**Task item A:** Can you summarize the Rilo Kiley article in two sentences?
**Task item B:** Would you reproduce the Rilo Kiley article, beginning at the words "On his Facebook" and stopping after "it eventually did)."?

**Excerpted passage:**
________________________
Although Blake Sennett’s announcement that Rilo Kiley had split wasn’t a surprise, the acrimony with which he delivered it was. “I just felt like there was a lot of deception, disloyalty, greed and things I don’t really want to submit myself to,” he spluttered through apparently clenched teeth. “I had related that frustration to music but I just thought, ‘I’m not going to put myself in that position again,’ so I said, ‘Fuck that, I can’t do this anymore.'” Eek.
On his Facebook he clarified his quote, saying: “Most of the interview was in reference to me leaving music in general and my reasoning for doing so. Not Rilo Kiley specifically”. Still, it’s a sad end to a band who combined twisted, deceptively sweet indie hooks with occasionally brilliant lyrics and that strange male/female chemistry which you felt could threaten to capsize at any moment (which it eventually did).
Here’s 5 reasons while we’ll miss them.
1. The ‘Ex-Couple’ Factor
There’s always something tantalizingly dramatic about ex-couples making music together. Just think of Fleetwood Mac, ABBA and The Human League. Rilo Kiley were another one. Seeing Blake and Jenny’s dynamic develop from united to off-kilter and sad made their music all the more thrilling.
2. Their Lyrics
Elvis Costello praised Jenny Lewis’ incisive and penetrating lyrics. On tracks like ‘A Better Son/Daughter’ (with it’s cracking line about “The lows are so extreme that the good seems fucking cheap“) and ‘The Good That Won’t Come Out’ she displayed an exquisite mix of the confessional and poetic.
3. They Left Us Hanging
After time flitting about on indie labels, they signed to Warner Brothers in 2004 and despite releasing two albums for them (2004’s ‘More Adventurous’ and 2007’s ‘Under The Blacklight’), they left with the equally tantalizing and disappointing feeling that there was more to come. It seems strange to think that’s it.
________________________
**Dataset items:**

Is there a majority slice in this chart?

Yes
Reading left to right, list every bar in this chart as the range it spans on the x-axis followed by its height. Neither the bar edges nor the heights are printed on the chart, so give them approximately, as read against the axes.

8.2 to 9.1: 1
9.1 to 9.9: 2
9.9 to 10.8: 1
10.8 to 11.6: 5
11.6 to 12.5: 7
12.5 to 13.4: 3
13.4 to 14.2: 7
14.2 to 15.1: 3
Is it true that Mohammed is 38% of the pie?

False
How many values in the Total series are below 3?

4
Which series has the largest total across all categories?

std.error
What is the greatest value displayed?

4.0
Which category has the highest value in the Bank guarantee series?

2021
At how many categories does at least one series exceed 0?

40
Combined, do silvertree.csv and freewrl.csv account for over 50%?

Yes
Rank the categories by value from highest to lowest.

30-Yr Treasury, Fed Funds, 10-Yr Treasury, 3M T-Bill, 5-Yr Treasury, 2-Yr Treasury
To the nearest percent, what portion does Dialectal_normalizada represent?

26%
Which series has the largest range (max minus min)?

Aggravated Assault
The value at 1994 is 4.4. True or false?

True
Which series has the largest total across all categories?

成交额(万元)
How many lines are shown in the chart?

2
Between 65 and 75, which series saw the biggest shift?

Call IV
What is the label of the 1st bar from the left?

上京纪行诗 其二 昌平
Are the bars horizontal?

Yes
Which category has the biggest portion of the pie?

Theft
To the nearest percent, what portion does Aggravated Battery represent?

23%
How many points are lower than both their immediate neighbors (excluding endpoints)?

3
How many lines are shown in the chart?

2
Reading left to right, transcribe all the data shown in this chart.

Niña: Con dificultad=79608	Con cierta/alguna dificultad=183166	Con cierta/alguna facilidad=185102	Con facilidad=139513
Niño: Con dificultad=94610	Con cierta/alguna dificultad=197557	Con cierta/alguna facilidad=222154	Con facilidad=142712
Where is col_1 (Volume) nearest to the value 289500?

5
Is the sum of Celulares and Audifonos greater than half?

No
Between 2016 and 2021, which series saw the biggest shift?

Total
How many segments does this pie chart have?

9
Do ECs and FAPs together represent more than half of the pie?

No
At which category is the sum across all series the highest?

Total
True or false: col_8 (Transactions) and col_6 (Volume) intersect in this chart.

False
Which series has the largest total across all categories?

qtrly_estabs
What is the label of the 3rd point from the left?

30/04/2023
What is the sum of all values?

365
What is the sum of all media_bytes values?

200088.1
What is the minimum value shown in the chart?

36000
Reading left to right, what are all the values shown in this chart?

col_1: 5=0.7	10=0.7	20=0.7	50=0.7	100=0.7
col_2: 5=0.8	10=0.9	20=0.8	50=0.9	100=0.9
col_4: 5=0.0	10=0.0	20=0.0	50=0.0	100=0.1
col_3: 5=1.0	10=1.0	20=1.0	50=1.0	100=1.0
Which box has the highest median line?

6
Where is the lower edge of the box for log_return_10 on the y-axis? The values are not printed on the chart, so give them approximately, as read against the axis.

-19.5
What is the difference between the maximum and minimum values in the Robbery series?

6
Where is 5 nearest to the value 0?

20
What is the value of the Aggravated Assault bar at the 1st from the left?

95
________________________
**Task answer A:** Blake Sennett announced Rilo Kiley's split with bitter talk of deception, disloyalty and greed, then clarified on Facebook that he mostly meant his leaving music in general. The article goes on to list reasons the band will be missed: the drama of the ex-couple dynamic, Jenny Lewis's lyrics, and the feeling after two Warner Brothers albums that there was more to come.

**Task answer B:**
On his Facebook he clarified his quote, saying: “Most of the interview was in reference to me leaving music in general and my reasoning for doing so. Not Rilo Kiley specifically”. Still, it’s a sad end to a band who combined twisted, deceptively sweet indie hooks with occasionally brilliant lyrics and that strange male/female chemistry which you felt could threaten to capsize at any moment (which it eventually did).